▶ _THE DATA_
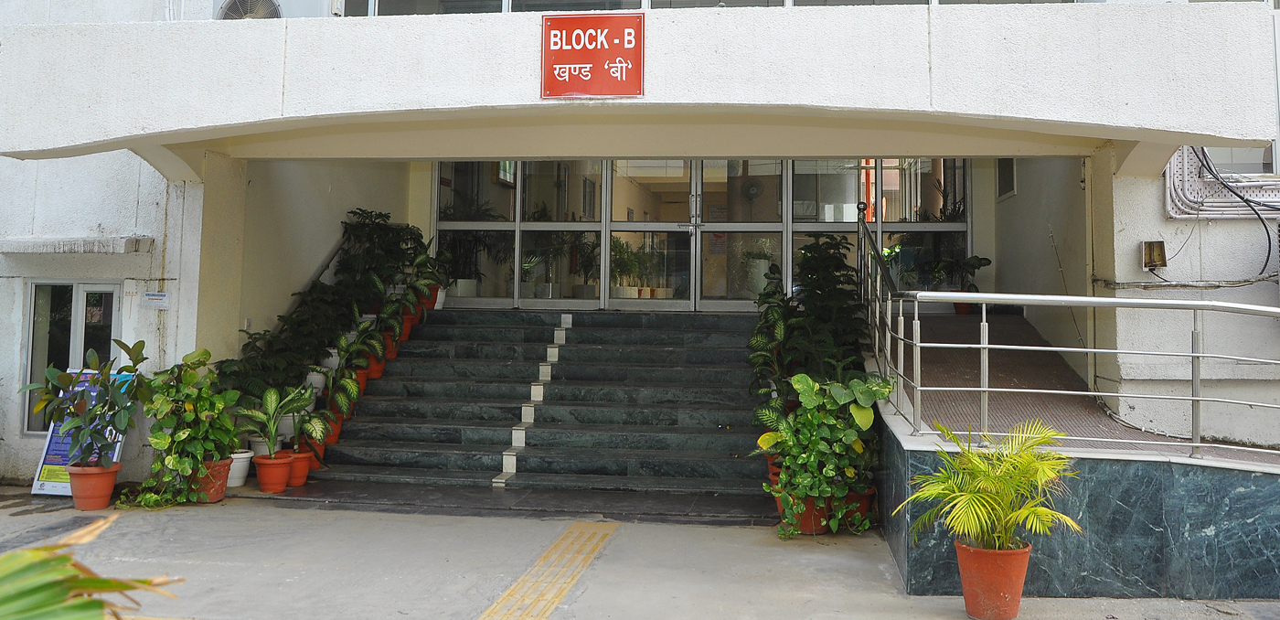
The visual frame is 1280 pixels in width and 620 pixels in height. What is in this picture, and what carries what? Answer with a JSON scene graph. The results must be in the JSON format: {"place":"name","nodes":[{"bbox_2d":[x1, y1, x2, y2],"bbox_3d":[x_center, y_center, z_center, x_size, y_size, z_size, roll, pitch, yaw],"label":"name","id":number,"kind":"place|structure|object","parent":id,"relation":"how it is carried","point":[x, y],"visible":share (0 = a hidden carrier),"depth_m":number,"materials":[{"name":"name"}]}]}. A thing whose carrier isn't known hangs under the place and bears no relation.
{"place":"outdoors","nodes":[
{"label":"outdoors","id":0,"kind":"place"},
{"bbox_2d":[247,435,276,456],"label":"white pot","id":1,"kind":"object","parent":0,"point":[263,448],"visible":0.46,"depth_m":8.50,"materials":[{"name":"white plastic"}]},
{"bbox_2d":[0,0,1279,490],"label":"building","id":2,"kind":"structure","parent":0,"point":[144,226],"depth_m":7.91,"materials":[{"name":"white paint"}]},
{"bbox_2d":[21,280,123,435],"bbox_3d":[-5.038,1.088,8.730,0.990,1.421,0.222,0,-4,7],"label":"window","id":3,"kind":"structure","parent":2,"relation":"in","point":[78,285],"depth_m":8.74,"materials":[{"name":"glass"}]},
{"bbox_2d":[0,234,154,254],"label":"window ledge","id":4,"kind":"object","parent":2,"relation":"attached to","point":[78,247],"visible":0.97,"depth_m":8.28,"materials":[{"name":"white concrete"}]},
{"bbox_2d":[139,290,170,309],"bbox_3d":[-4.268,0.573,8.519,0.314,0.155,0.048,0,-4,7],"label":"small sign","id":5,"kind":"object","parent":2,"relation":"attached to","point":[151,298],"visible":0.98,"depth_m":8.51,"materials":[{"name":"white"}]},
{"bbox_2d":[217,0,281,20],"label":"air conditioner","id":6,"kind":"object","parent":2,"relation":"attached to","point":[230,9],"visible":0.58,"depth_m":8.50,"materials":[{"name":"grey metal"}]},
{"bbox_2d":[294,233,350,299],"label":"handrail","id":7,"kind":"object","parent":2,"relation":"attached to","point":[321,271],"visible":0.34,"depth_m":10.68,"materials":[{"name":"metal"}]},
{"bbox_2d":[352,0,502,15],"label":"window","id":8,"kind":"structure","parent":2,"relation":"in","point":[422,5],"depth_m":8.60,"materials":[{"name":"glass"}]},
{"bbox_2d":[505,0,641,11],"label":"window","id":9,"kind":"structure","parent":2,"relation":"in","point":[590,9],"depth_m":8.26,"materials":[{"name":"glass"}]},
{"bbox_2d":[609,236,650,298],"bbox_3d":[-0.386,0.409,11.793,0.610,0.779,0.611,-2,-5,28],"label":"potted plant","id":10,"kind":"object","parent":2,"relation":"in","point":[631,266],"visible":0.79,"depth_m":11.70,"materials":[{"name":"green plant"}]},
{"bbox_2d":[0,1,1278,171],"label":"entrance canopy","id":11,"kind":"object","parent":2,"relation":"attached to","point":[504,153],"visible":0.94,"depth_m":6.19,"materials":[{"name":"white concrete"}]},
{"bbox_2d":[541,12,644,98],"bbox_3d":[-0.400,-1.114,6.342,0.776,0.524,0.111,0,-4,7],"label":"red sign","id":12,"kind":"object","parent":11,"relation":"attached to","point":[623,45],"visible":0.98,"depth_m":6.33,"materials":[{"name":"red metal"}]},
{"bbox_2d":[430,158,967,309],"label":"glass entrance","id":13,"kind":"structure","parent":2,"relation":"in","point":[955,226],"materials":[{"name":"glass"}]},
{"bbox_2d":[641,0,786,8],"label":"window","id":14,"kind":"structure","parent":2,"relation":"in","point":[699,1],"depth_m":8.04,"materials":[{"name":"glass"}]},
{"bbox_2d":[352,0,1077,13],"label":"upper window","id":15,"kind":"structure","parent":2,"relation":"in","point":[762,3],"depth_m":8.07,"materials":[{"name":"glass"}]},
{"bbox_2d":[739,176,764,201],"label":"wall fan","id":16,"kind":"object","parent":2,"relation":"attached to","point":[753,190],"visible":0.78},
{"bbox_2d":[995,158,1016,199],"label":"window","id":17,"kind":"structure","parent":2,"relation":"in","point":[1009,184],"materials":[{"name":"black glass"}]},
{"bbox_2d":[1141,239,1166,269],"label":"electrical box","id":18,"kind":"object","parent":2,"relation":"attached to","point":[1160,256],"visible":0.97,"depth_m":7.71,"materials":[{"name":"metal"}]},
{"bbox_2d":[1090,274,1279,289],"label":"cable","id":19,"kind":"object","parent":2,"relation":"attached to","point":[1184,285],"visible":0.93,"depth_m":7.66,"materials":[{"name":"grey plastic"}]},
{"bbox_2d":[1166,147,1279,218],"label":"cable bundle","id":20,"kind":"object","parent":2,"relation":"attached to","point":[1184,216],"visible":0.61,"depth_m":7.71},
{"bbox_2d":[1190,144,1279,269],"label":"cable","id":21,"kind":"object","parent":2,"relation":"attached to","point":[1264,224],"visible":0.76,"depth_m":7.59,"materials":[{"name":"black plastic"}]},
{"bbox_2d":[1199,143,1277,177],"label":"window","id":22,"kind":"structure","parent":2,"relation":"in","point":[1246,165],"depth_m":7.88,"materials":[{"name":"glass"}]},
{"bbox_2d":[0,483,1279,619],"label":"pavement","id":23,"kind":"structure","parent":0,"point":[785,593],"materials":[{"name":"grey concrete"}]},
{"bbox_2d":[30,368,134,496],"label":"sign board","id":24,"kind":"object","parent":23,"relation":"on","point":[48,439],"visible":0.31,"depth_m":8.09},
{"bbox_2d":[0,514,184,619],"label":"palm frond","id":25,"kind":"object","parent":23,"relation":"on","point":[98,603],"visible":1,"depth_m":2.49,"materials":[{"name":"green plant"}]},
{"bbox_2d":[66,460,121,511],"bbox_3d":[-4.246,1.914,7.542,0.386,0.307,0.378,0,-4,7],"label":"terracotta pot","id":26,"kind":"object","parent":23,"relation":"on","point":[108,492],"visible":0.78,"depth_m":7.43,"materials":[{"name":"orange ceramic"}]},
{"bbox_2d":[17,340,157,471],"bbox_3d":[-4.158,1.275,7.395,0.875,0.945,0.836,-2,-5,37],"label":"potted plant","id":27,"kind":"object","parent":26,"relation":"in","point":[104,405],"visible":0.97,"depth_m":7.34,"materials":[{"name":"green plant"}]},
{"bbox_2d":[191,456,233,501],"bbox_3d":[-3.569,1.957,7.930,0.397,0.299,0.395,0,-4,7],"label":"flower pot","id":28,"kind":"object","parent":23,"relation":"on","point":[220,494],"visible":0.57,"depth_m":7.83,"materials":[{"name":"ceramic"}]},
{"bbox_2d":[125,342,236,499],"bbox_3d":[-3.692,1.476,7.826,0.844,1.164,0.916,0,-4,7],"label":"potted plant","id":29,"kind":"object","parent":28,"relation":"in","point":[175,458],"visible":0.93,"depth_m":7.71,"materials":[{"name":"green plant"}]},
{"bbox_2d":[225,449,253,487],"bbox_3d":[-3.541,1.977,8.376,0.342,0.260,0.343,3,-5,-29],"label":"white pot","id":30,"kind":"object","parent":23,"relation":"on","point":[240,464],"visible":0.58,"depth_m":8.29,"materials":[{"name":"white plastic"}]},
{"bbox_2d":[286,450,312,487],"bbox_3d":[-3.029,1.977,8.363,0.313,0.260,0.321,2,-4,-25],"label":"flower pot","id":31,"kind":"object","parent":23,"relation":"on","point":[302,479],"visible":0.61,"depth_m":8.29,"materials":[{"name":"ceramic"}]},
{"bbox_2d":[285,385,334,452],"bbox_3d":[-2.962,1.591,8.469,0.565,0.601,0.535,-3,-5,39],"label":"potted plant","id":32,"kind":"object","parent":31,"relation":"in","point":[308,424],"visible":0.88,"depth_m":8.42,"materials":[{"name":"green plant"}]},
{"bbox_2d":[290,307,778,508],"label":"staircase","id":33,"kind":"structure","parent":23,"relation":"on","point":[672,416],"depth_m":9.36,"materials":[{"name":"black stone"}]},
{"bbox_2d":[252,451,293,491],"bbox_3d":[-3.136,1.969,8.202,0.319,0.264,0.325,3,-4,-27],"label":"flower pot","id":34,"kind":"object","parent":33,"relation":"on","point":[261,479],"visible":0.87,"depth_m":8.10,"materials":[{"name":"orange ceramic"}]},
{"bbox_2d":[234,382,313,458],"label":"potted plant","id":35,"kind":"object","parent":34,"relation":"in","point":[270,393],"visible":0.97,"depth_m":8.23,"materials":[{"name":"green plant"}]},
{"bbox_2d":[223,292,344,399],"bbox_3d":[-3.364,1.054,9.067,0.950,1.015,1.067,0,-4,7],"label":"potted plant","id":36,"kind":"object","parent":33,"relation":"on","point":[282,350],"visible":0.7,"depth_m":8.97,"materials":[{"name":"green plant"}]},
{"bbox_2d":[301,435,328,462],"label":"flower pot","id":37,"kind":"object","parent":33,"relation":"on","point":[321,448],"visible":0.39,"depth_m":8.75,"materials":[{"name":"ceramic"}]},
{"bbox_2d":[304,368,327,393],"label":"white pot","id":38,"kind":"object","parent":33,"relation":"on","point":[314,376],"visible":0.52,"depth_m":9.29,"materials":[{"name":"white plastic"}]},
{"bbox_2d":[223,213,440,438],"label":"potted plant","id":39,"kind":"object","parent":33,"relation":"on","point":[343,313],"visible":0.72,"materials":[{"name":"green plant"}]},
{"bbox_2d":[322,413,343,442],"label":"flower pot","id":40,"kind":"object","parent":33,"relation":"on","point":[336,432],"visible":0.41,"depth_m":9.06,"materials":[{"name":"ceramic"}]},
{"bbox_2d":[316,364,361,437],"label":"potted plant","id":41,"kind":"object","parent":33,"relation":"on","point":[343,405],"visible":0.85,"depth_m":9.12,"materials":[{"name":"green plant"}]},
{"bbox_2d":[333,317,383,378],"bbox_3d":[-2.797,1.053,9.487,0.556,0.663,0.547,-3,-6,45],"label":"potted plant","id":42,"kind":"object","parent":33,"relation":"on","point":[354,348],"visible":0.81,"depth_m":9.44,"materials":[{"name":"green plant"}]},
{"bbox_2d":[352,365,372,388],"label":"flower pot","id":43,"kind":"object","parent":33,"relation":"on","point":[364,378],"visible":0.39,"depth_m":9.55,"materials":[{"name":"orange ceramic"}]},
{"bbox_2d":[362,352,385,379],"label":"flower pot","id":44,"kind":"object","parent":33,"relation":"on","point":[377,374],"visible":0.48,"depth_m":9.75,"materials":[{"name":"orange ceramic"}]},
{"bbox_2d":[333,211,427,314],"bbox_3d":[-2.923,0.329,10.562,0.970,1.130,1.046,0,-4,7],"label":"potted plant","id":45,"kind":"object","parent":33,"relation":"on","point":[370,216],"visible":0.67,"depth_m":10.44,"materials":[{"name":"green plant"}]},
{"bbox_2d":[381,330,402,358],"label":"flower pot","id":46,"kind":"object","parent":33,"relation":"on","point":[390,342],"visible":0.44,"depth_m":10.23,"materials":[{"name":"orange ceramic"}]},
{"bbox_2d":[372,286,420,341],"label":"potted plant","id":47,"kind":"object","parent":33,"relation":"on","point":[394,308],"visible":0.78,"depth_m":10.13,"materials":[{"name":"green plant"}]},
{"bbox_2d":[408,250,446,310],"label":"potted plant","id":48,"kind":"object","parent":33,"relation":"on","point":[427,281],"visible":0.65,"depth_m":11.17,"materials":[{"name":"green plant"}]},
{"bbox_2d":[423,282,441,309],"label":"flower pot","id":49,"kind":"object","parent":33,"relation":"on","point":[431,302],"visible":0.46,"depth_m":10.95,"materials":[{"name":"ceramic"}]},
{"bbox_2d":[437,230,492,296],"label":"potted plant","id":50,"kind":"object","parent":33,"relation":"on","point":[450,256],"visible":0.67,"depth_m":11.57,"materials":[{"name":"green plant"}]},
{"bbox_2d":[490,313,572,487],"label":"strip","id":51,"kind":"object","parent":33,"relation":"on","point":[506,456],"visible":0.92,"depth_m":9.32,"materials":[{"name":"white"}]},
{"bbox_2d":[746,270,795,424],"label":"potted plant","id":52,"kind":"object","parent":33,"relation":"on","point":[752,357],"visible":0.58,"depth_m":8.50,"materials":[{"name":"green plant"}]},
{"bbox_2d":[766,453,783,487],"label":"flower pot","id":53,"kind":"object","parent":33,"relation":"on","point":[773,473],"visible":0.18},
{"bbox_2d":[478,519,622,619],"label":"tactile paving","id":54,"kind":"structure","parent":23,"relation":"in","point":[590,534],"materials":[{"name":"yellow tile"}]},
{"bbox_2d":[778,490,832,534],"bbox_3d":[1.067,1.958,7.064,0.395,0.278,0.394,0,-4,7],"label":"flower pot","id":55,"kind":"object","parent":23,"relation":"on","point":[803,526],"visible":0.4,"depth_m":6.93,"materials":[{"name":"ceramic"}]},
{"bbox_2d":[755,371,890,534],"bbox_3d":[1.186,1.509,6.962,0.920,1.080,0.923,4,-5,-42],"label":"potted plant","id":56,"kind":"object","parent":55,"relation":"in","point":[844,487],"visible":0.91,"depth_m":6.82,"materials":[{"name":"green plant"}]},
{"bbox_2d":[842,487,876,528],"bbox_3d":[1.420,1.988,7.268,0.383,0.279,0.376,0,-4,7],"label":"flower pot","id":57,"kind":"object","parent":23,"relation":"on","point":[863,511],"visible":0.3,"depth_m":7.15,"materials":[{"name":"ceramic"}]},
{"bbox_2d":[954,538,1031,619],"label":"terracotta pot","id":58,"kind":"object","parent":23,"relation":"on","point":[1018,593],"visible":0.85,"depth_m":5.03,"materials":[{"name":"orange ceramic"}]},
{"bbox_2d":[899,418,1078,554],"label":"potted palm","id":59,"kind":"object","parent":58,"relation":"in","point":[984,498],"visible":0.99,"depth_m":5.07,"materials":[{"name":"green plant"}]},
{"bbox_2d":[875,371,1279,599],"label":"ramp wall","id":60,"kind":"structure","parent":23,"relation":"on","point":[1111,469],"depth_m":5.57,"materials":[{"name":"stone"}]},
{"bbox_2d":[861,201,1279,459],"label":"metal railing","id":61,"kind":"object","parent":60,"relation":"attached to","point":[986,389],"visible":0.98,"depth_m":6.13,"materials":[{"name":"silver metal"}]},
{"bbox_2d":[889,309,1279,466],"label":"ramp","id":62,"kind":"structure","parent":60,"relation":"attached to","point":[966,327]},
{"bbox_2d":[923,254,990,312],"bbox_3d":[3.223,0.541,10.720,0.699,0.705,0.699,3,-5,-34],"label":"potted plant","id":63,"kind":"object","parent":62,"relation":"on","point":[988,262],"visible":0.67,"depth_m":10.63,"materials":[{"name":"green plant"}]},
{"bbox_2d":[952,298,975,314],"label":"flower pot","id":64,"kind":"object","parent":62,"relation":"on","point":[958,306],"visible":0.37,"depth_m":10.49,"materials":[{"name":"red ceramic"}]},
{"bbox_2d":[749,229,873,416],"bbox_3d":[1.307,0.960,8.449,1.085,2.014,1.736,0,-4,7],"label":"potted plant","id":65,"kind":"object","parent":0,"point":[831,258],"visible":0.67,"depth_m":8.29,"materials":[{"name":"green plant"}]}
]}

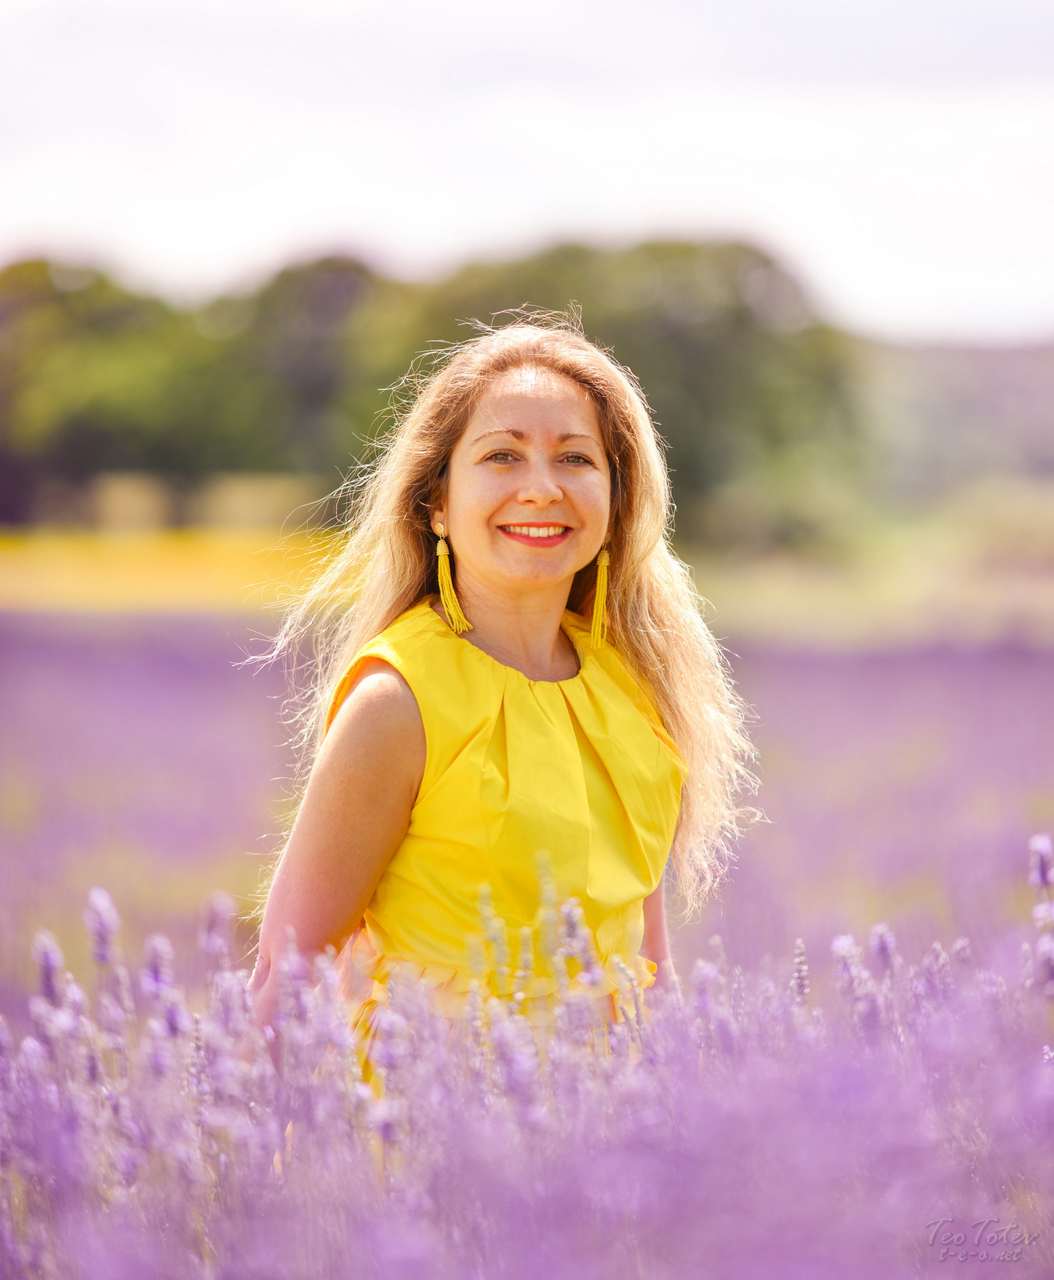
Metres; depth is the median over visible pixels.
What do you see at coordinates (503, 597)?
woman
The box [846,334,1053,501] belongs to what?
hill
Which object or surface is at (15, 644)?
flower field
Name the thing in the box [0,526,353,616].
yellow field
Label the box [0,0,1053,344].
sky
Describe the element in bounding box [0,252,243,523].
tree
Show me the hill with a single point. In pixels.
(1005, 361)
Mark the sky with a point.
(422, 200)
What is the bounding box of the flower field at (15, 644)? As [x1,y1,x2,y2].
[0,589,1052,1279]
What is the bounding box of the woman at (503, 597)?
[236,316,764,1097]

▶ _EXERCISE_
Repeat exactly, and only, the lines from the line containing "Metres; depth is" through the last line of the records above, both included.

▶ _EXERCISE SOLUTION_
Metres; depth is the median over visible pixels.
What do you see at coordinates (503, 597)?
woman
The box [846,334,1053,501] belongs to what?
hill
Which object or surface is at (15, 644)?
flower field
Name the thing in the box [0,526,353,616].
yellow field
Label the box [0,0,1053,344].
sky
Describe the element in bounding box [0,252,243,523].
tree
Show me the hill with a single point. In pixels.
(1005, 361)
Mark the sky with a point.
(422, 200)
What is the bounding box of the flower field at (15, 644)? As [x1,y1,x2,y2].
[0,589,1052,1279]
What is the bounding box of the woman at (503, 597)?
[236,316,764,1097]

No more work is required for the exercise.